--- What to produce ---
Would you return all of this data exactly, leaving nothing out?

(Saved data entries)
____
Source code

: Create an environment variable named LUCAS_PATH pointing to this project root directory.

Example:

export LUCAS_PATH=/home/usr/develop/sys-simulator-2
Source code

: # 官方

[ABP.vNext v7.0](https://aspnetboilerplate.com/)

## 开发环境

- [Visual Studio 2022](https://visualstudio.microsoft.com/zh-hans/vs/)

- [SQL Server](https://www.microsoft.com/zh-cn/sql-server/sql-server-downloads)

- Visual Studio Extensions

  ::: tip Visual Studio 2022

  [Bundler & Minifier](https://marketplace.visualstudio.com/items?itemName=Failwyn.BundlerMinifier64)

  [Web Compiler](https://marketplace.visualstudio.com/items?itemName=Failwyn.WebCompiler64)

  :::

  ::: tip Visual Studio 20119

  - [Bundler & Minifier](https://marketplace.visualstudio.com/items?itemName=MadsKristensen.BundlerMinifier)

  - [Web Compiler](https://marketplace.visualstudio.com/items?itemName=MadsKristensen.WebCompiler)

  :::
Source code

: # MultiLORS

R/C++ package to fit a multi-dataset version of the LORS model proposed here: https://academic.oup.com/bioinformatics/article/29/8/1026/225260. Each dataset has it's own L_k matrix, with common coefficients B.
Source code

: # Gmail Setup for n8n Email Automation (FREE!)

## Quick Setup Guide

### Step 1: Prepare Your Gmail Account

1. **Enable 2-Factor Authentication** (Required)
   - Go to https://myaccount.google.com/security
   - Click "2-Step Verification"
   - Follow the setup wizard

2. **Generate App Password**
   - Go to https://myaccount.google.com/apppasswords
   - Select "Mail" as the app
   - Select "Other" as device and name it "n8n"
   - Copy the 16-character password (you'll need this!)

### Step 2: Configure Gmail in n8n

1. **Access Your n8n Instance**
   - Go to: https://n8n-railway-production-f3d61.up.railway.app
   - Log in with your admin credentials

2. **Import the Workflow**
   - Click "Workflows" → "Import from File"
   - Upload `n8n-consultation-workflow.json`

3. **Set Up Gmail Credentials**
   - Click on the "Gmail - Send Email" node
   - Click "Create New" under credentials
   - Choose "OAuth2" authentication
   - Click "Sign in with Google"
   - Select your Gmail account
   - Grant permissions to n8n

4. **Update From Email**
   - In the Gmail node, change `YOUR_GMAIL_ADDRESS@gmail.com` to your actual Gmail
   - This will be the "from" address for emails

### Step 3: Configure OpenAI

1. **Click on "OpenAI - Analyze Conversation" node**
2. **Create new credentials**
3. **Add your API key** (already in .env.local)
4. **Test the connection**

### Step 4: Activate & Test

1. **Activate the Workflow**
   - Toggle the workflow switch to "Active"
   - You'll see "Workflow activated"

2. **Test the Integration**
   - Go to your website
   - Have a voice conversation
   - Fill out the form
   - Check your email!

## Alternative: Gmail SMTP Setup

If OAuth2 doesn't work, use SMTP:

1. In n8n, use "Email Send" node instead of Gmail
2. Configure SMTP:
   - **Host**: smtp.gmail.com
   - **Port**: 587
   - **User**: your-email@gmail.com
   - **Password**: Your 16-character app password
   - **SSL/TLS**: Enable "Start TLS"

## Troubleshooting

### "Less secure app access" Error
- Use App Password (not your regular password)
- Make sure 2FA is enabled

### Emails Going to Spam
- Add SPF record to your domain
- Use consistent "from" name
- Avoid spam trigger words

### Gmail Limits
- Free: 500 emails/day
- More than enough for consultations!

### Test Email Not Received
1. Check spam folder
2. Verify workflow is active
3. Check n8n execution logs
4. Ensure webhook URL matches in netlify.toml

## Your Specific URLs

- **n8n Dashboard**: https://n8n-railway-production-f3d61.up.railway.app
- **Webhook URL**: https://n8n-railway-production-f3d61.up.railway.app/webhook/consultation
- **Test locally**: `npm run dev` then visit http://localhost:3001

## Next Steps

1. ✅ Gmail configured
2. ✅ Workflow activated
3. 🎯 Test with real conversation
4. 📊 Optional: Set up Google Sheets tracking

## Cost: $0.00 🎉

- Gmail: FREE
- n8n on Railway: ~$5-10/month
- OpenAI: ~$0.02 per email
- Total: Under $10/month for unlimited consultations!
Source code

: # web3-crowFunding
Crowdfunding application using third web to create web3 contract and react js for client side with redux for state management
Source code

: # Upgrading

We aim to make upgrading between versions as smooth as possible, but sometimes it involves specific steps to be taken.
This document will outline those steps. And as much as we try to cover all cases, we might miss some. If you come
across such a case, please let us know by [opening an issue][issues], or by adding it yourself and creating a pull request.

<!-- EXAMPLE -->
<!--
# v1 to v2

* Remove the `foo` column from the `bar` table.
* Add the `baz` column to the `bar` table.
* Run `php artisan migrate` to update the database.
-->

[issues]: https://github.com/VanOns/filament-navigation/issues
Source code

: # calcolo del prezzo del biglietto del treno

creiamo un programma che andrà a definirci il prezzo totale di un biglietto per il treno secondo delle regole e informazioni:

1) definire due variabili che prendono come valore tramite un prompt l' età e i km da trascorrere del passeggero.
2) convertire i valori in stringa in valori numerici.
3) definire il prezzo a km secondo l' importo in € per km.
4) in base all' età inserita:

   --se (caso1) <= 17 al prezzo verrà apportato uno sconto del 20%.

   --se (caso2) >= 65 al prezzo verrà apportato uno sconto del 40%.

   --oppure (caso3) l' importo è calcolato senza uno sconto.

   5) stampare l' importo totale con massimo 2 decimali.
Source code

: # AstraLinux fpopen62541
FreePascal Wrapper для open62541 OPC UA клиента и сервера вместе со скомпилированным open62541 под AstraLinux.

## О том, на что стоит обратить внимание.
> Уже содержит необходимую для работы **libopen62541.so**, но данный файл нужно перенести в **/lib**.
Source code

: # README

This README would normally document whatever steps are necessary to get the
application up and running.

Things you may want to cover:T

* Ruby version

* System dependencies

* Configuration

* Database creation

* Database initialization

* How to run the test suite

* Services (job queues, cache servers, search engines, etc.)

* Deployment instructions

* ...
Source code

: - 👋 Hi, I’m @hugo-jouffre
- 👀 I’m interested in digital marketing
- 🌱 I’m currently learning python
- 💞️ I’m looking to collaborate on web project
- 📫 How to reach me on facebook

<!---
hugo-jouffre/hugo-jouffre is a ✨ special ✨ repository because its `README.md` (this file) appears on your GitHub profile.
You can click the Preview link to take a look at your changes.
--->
____
--- Result ---
Source code

: Create an environment variable named LUCAS_PATH pointing to this project root directory.

Example:

export LUCAS_PATH=/home/usr/develop/sys-simulator-2
Source code

: # 官方

[ABP.vNext v7.0](https://aspnetboilerplate.com/)

## 开发环境

- [Visual Studio 2022](https://visualstudio.microsoft.com/zh-hans/vs/)

- [SQL Server](https://www.microsoft.com/zh-cn/sql-server/sql-server-downloads)

- Visual Studio Extensions

  ::: tip Visual Studio 2022

  [Bundler & Minifier](https://marketplace.visualstudio.com/items?itemName=Failwyn.BundlerMinifier64)

  [Web Compiler](https://marketplace.visualstudio.com/items?itemName=Failwyn.WebCompiler64)

  :::

  ::: tip Visual Studio 20119

  - [Bundler & Minifier](https://marketplace.visualstudio.com/items?itemName=MadsKristensen.BundlerMinifier)

  - [Web Compiler](https://marketplace.visualstudio.com/items?itemName=MadsKristensen.WebCompiler)

  :::
Source code

: # MultiLORS

R/C++ package to fit a multi-dataset version of the LORS model proposed here: https://academic.oup.com/bioinformatics/article/29/8/1026/225260. Each dataset has it's own L_k matrix, with common coefficients B.
Source code

: # Gmail Setup for n8n Email Automation (FREE!)

## Quick Setup Guide

### Step 1: Prepare Your Gmail Account

1. **Enable 2-Factor Authentication** (Required)
   - Go to https://myaccount.google.com/security
   - Click "2-Step Verification"
   - Follow the setup wizard

2. **Generate App Password**
   - Go to https://myaccount.google.com/apppasswords
   - Select "Mail" as the app
   - Select "Other" as device and name it "n8n"
   - Copy the 16-character password (you'll need this!)

### Step 2: Configure Gmail in n8n

1. **Access Your n8n Instance**
   - Go to: https://n8n-railway-production-f3d61.up.railway.app
   - Log in with your admin credentials

2. **Import the Workflow**
   - Click "Workflows" → "Import from File"
   - Upload `n8n-consultation-workflow.json`

3. **Set Up Gmail Credentials**
   - Click on the "Gmail - Send Email" node
   - Click "Create New" under credentials
   - Choose "OAuth2" authentication
   - Click "Sign in with Google"
   - Select your Gmail account
   - Grant permissions to n8n

4. **Update From Email**
   - In the Gmail node, change `YOUR_GMAIL_ADDRESS@gmail.com` to your actual Gmail
   - This will be the "from" address for emails

### Step 3: Configure OpenAI

1. **Click on "OpenAI - Analyze Conversation" node**
2. **Create new credentials**
3. **Add your API key** (already in .env.local)
4. **Test the connection**

### Step 4: Activate & Test

1. **Activate the Workflow**
   - Toggle the workflow switch to "Active"
   - You'll see "Workflow activated"

2. **Test the Integration**
   - Go to your website
   - Have a voice conversation
   - Fill out the form
   - Check your email!

## Alternative: Gmail SMTP Setup

If OAuth2 doesn't work, use SMTP:

1. In n8n, use "Email Send" node instead of Gmail
2. Configure SMTP:
   - **Host**: smtp.gmail.com
   - **Port**: 587
   - **User**: your-email@gmail.com
   - **Password**: Your 16-character app password
   - **SSL/TLS**: Enable "Start TLS"

## Troubleshooting

### "Less secure app access" Error
- Use App Password (not your regular password)
- Make sure 2FA is enabled

### Emails Going to Spam
- Add SPF record to your domain
- Use consistent "from" name
- Avoid spam trigger words

### Gmail Limits
- Free: 500 emails/day
- More than enough for consultations!

### Test Email Not Received
1. Check spam folder
2. Verify workflow is active
3. Check n8n execution logs
4. Ensure webhook URL matches in netlify.toml

## Your Specific URLs

- **n8n Dashboard**: https://n8n-railway-production-f3d61.up.railway.app
- **Webhook URL**: https://n8n-railway-production-f3d61.up.railway.app/webhook/consultation
- **Test locally**: `npm run dev` then visit http://localhost:3001

## Next Steps

1. ✅ Gmail configured
2. ✅ Workflow activated
3. 🎯 Test with real conversation
4. 📊 Optional: Set up Google Sheets tracking

## Cost: $0.00 🎉

- Gmail: FREE
- n8n on Railway: ~$5-10/month
- OpenAI: ~$0.02 per email
- Total: Under $10/month for unlimited consultations!
Source code

: # web3-crowFunding
Crowdfunding application using third web to create web3 contract and react js for client side with redux for state management
Source code

: # Upgrading

We aim to make upgrading between versions as smooth as possible, but sometimes it involves specific steps to be taken.
This document will outline those steps. And as much as we try to cover all cases, we might miss some. If you come
across such a case, please let us know by [opening an issue][issues], or by adding it yourself and creating a pull request.

<!-- EXAMPLE -->
<!--
# v1 to v2

* Remove the `foo` column from the `bar` table.
* Add the `baz` column to the `bar` table.
* Run `php artisan migrate` to update the database.
-->

[issues]: https://github.com/VanOns/filament-navigation/issues
Source code

: # calcolo del prezzo del biglietto del treno

creiamo un programma che andrà a definirci il prezzo totale di un biglietto per il treno secondo delle regole e informazioni:

1) definire due variabili che prendono come valore tramite un prompt l' età e i km da trascorrere del passeggero.
2) convertire i valori in stringa in valori numerici.
3) definire il prezzo a km secondo l' importo in € per km.
4) in base all' età inserita:

   --se (caso1) <= 17 al prezzo verrà apportato uno sconto del 20%.

   --se (caso2) >= 65 al prezzo verrà apportato uno sconto del 40%.

   --oppure (caso3) l' importo è calcolato senza uno sconto.

   5) stampare l' importo totale con massimo 2 decimali.
Source code

: # AstraLinux fpopen62541
FreePascal Wrapper для open62541 OPC UA клиента и сервера вместе со скомпилированным open62541 под AstraLinux.

## О том, на что стоит обратить внимание.
> Уже содержит необходимую для работы **libopen62541.so**, но данный файл нужно перенести в **/lib**.
Source code

: # README

This README would normally document whatever steps are necessary to get the
application up and running.

Things you may want to cover:T

* Ruby version

* System dependencies

* Configuration

* Database creation

* Database initialization

* How to run the test suite

* Services (job queues, cache servers, search engines, etc.)

* Deployment instructions

* ...
Source code

: - 👋 Hi, I’m @hugo-jouffre
- 👀 I’m interested in digital marketing
- 🌱 I’m currently learning python
- 💞️ I’m looking to collaborate on web project
- 📫 How to reach me on facebook

<!---
hugo-jouffre/hugo-jouffre is a ✨ special ✨ repository because its `README.md` (this file) appears on your GitHub profile.
You can click the Preview link to take a look at your changes.
--->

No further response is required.